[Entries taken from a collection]
********************
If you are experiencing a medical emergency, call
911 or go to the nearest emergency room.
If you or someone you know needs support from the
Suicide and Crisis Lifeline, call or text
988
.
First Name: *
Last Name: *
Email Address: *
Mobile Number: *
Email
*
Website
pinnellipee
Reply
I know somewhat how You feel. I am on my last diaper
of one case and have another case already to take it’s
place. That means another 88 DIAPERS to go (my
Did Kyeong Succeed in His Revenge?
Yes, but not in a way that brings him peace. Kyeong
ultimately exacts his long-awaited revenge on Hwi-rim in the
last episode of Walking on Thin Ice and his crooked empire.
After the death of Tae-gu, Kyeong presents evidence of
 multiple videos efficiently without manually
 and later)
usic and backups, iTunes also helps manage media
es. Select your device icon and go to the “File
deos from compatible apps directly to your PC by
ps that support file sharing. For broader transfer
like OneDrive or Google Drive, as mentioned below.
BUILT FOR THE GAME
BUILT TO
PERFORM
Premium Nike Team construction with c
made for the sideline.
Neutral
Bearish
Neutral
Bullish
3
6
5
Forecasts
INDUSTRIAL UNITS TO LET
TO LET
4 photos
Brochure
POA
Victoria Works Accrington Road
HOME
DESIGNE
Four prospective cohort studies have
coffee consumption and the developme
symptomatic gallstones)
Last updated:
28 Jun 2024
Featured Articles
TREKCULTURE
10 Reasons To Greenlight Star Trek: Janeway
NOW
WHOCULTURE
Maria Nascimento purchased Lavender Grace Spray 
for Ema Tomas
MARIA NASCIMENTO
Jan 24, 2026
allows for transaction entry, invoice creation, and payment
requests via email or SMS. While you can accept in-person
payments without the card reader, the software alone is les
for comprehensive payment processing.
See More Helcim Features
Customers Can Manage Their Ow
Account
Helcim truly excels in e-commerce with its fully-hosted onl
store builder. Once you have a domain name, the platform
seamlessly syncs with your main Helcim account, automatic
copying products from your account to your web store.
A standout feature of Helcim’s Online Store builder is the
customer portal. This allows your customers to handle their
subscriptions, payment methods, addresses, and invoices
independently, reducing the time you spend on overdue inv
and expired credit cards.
********************
» **Exercise prompt**: Return the full data above, line for line.

» **The completed task**:
If you are experiencing a medical emergency, call
911 or go to the nearest emergency room.
If you or someone you know needs support from the
Suicide and Crisis Lifeline, call or text
988
.
First Name: *
Last Name: *
Email Address: *
Mobile Number: *
Email
*
Website
pinnellipee
Reply
I know somewhat how You feel. I am on my last diaper
of one case and have another case already to take it’s
place. That means another 88 DIAPERS to go (my
Did Kyeong Succeed in His Revenge?
Yes, but not in a way that brings him peace. Kyeong
ultimately exacts his long-awaited revenge on Hwi-rim in the
last episode of Walking on Thin Ice and his crooked empire.
After the death of Tae-gu, Kyeong presents evidence of
 multiple videos efficiently without manually
 and later)
usic and backups, iTunes also helps manage media
es. Select your device icon and go to the “File
deos from compatible apps directly to your PC by
ps that support file sharing. For broader transfer
like OneDrive or Google Drive, as mentioned below.
BUILT FOR THE GAME
BUILT TO
PERFORM
Premium Nike Team construction with c
made for the sideline.
Neutral
Bearish
Neutral
Bullish
3
6
5
Forecasts
INDUSTRIAL UNITS TO LET
TO LET
4 photos
Brochure
POA
Victoria Works Accrington Road
HOME
DESIGNE
Four prospective cohort studies have
coffee consumption and the developme
symptomatic gallstones)
Last updated:
28 Jun 2024
Featured Articles
TREKCULTURE
10 Reasons To Greenlight Star Trek: Janeway
NOW
WHOCULTURE
Maria Nascimento purchased Lavender Grace Spray 
for Ema Tomas
MARIA NASCIMENTO
Jan 24, 2026
allows for transaction entry, invoice creation, and payment
requests via email or SMS. While you can accept in-person
payments without the card reader, the software alone is les
for comprehensive payment processing.
See More Helcim Features
Customers Can Manage Their Ow
Account
Helcim truly excels in e-commerce with its fully-hosted onl
store builder. Once you have a domain name, the platform
seamlessly syncs with your main Helcim account, automatic
copying products from your account to your web store.
A standout feature of Helcim’s Online Store builder is the
customer portal. This allows your customers to handle their
subscriptions, payment methods, addresses, and invoices
independently, reducing the time you spend on overdue inv
and expired credit cards.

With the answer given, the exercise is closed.